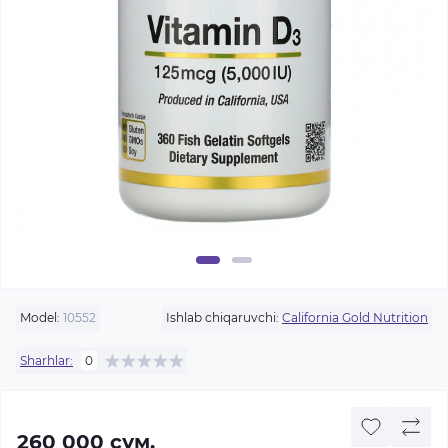
Model:
10552
Ishlab chiqaruvchi:
California Gold Nutrition
Sharhlar:
0
260 000 сум.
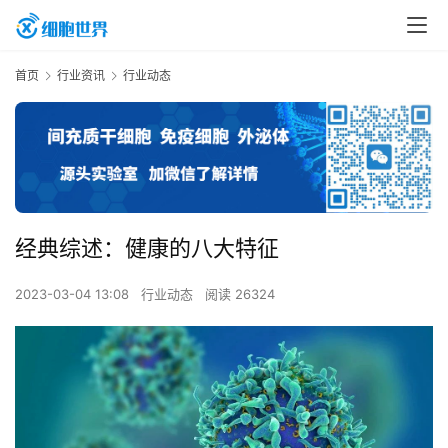
首页
行业资讯
行业动态
经典综述：健康的八大特征
2023-03-04 13:08
行业动态
阅读 26324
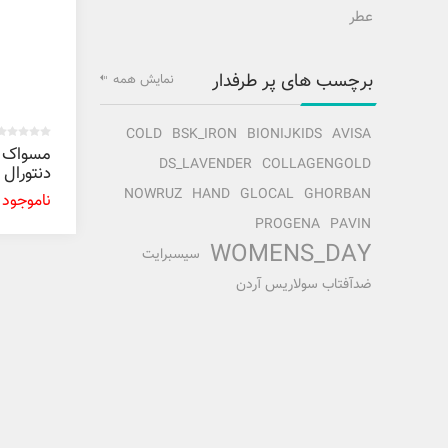
عطر
برچسب های پر طرفدار
نمایش همه
COLD
BSK_IRON
BIONIJKIDS
AVISA
مسواک ز
DS_LAVENDER
COLLAGENGOLD
دنتورال
NOWRUZ
HAND
GLOCAL
GHORBAN
ناموجود
PROGENA
PAVIN
WOMENS_DAY
سیسبرایت
ضدآفتاب سولاریس آردن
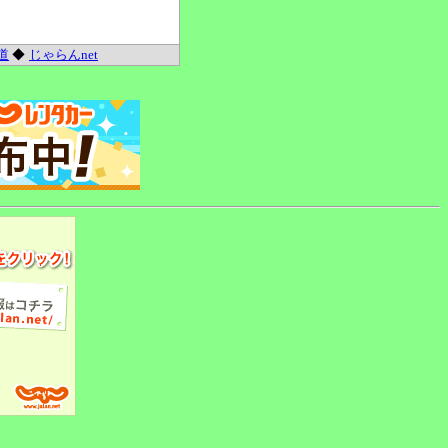
道
◆
じゃらんnet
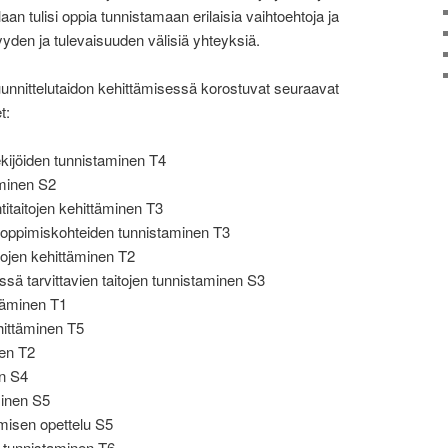
aan tulisi oppia tunnistamaan erilaisia vaihtoehtoja ja
den ja tulevaisuuden välisiä yhteyksiä.
unnittelutaidon kehittämisessä korostuvat seuraavat
t:
tekijöiden tunnistaminen T4
minen S2
taitojen kehittäminen T3
 oppimiskohteiden tunnistaminen T3
ojen kehittäminen T2
sä tarvittavien taitojen tunnistaminen S3
täminen T1
hittäminen T5
en T2
n S4
minen S5
misen opettelu S5
tunnistaminen T6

_ _ _

__PROBLEM__
Copy out the lines of the records above in which the string "tunnistaminen" appears.

__RESPONSE AREA__
tekijöiden tunnistaminen T4
 oppimiskohteiden tunnistaminen T3
sä tarvittavien taitojen tunnistaminen S3
tunnistaminen T6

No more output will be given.